Caesarea now became the compulsory headquarters of Paul for two years. With all his travels Paul spent several years each at Tarsus, Antioch, Corinth, Ephesus, though not as a prisoner unless that was true part of the time at Ephesus for which there is some evidence though not of a convincing kind. We do not know that Luke remained in Caesarea all this time.
In all probability he came and went with frequent visits with Philip the Evangelist. It was probably during this period that Luke secured the material for his Gospel and wrote part or all of it before going to Rome. He had ample opportunity to examine the eyewitnesses who heard Jesus and the first attempts at writing including the Gospel of Mark ( Lu 1:1-4 ).
Was succeeded by (ελαβεν διαδοχον). Literally, "received as successor." Διαδοχος is an old word from διαδεχομα, to receive in succession (δια, δυο, two) and occurs here alone in the N. T. Deissmann ( Bible Studies , p. 115) gives papyri examples where ο διαδοχο means "higher officials at the court of the Ptolemies," probably "deputies," a usage growing out of the "successors" of Alexander the Great (Moulton and Milligan's Vocabulary ), though here the original notion of "successor" occurs (cf.
Josephus, Ant . XX. 8, 9). Luke does not tell why Felix "received" a successor. The explanation is that during these two years the Jews and the Gentiles had an open fight in the market-place in Caesarea. Felix put the soldiers on the mob and many Jews were killed. The Jews made formal complaint to the Emperor with the result that Felix was recalled and Porcius Festus sent in his stead.
Porcius Festus (Πορκιον Φηστον). We know very little about this man. He is usually considered a worthier man than Felix, but Paul fared no better at his hands and he exhibits the same insincerity and eagerness to please the Jews. Josephus ( Ant . XX. 8, 9) says that "Porcius Festus was sent as a successor to Felix." The precise year when this change occurred is not clear.
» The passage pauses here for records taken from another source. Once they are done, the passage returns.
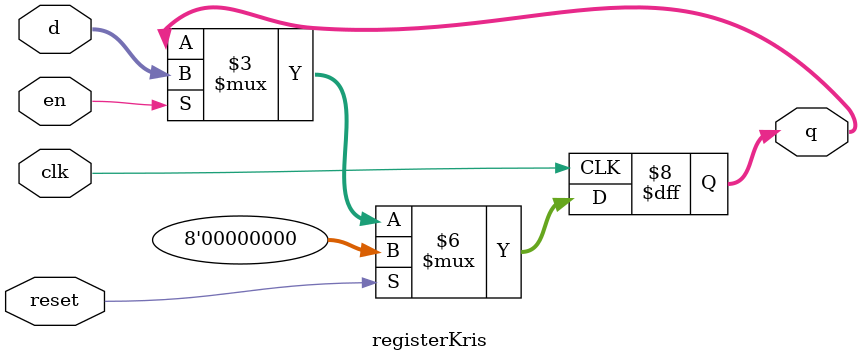
<source format=v>
module registerKris
#(parameter WIDTH = 8)
(
	input clk, reset, en,
	input [(WIDTH-1):0] d,
	output reg [(WIDTH-1):0] q
);

always @(posedge clk) begin

	if (reset) 		q <= 'd0;
	else if (en) 	q <= d;
	else 				q <= q;

end

endmodule

</source>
Albinus succeeded Festus by A. D. 62, so that it is probable that Festus came A. D. 58 (or 59). Death cut short his career in a couple of years though he did more than Felix to rid the country of robbers and sicarii . Some scholars argue for an earlier date for the recall of Felix. Nero became Emperor Oct. 13, A. D. 54. Poppaea, his Jewish mistress and finally wife, may have had something to do with the recall of Felix at the request of the Jews.
Desiring to gain favour with the Jews (θελων τε χαριτα καταθεσθα τοις Ιουδαιοις). Reason for his conduct. Note second aorist (ingressive) middle infinitive καταθεσθα from κατατιθημ, old verb to place down, to make a deposit, to deposit a favour with, to do something to win favour. Only here and 25:9 in N. T. , though in some MSS. in Mr 15:46 . It is a banking figure.
Left Paul in bonds (κατελιπε τον Παυλον δεδεμενον). Effective aorist active indicative of καταλειπω, to leave behind. Paul "in bonds" (δεδεμενον, perfect passive participle of δεω, to bind) was the "deposit" (καταθεσθα) for their favour. Codex Bezae adds that Felix left Paul in custody "because of Drusilla" (δια Δρουσιλλαν). She disliked Paul as much as Herodias did John the Baptist.
So Pilate surrendered to the Jews about the death of Jesus when they threatened to report him to Caesar. Some critics would date the third group of Paul's Epistles (Philippians, Philemon, Colossians, Ephesians) to the imprisonment here in Caesarea, some even to one in Ephesus. But the arguments for either of these two views are more specious than convincing.
Furneaux would even put 2Ti 4:9-22 here in spite of the flat contradiction with Ac 21:29 about Trophimus being in Jerusalem instead of Miletus ( 2Ti 4:20 ), a "mistake" which he attributes to Luke! That sort of criticism can prove anything.